La dictature des sondages

Publié le par SurveySay

Dans un article intitulé "Présidentielle : le PS réfléchit à ses primaires à la française" (Le Figaro, jeudi 12 mars 2009), Nicolas Barotte évoque les différentes procédures de désignation du candidat socialiste pour l'élection présidentielle de 2012 : primaires réservées aux adhérents du PS ou primaires ouvertes à toute la gauche. La première méthode, utilisée en 2006, avait permis à Ségolène Royal de l'emporter, notamment en s'appuyant sur les sondages qui la donnait favorite pour créer une dynamique de victoire.

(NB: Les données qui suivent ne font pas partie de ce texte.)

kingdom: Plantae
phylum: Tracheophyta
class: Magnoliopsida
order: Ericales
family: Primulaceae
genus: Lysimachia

L'article cherche donc à savoir quel candidat potentiel serait favorisé par tel ou tel type de primaire : "À qui profiteraient ces primaires ? [...] Dans les enquêtes d'opinion, la première secrétaire caracole désormais en tête. «C'est dans le parti que Ségolène est populaire, désormais elle l'est moins dans l'opinion», assure un cadre, proche de Strauss-Kahn." Le raisonnement semble supposer que le favori des sondages serait nécessairement désigné par les adhérents. Il s'agit là d'une idée faussement accréditée en 2006 par la coïncidence de la supériorité de Ségolène Royal dans les enquêtes d'opinion et de sa victoire finale dans les primaires. Il n'existe pas de lien de cause à effet entre les deux : la domination sondagière ne se convertit pas automatiquement en victoire électorale. L'histoire politique l'a démontré à de nombreuses reprises, et pour la dernière fois lors du Congrès de Reims en 2008 quand Martine Aubry, bien que nettement distancée dans les enquêtes par Berntrand Delanoé et Ségolène Royal, fut élue Première secrétaire. En revanche, il faut observer que les performances dans les sondages contribuent à créer une dynamique lors de campagnes électorales.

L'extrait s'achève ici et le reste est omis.